* Directions: In the entries below, some lines hold the string "align"; please say how many, giving the number and nothing else.

(Beginning of Dataset excerpts)

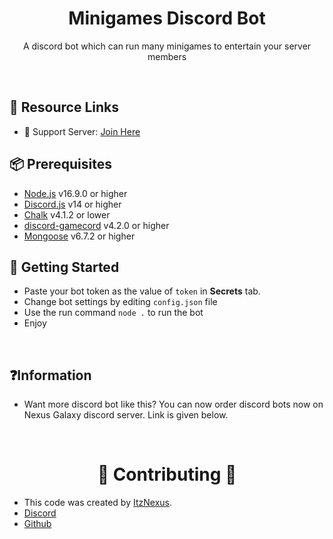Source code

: <h1 align="center">
  Minigames Discord Bot
  <br>
</h1>

<p align="center">A discord bot which can run many minigames to entertain your server members</p>

<br>

## 🔗 Resource Links

- 🤝 Support Server: [Join Here](https://dsc.gg/notnexus)

## 📦 Prerequisites

- [Node.js](https://nodejs.org/en/) v16.9.0 or higher
- [Discord.js](https://discord.js.org/#/) v14 or higher
- [Chalk](https://npmjs.com/package/chalk) v4.1.2 or lower
- [discord-gamecord](https://discord-gamecord.js.org/) v4.2.0 or higher
- [Mongoose](https://www.npmjs.com/package/mongoose) v6.7.2 or higher

## 🚀 Getting Started

- Paste your bot token as the value of `token` in **Secrets** tab.
- Change bot settings by editing `config.json` file
- Use the run command `node .` to run the bot
- Enjoy

<br>

## ❓Information
- Want more discord bot like this? You can now order discord bots now on Nexus Galaxy discord server. Link is given below.

<br>

<h1 align="center"> 🤝 Contributing 🤝 </h1>

- This code was created by [ItzNexus](https://youtube.com/@itznexus).
- [Discord](https://dsc.gg/notnexus)
- [Github](https://github.com/NotNexuss)
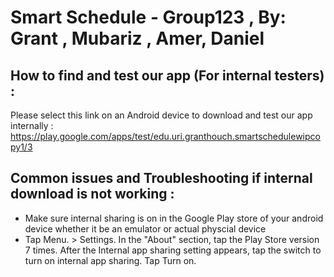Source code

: # Smart Schedule - Group123 , By: Grant , Mubariz , Amer, Daniel

## How to find and test our app (For internal testers) : 
Please select this link on an Android device to download and test our app internally : 
https://play.google.com/apps/test/edu.uri.granthouch.smartschedulewipcopy1/3

## Common issues and Troubleshooting if internal download is not working : 
 - Make sure internal sharing is on in the Google Play store of your android device whether it be an emulator or actual physcial device
 -  Tap Menu. > Settings. In the "About" section, tap the Play Store version 7 times. After the Internal app sharing setting appears, tap the switch to turn on internal app sharing. Tap Turn on.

(End of Dataset excerpts)

* Answer: 3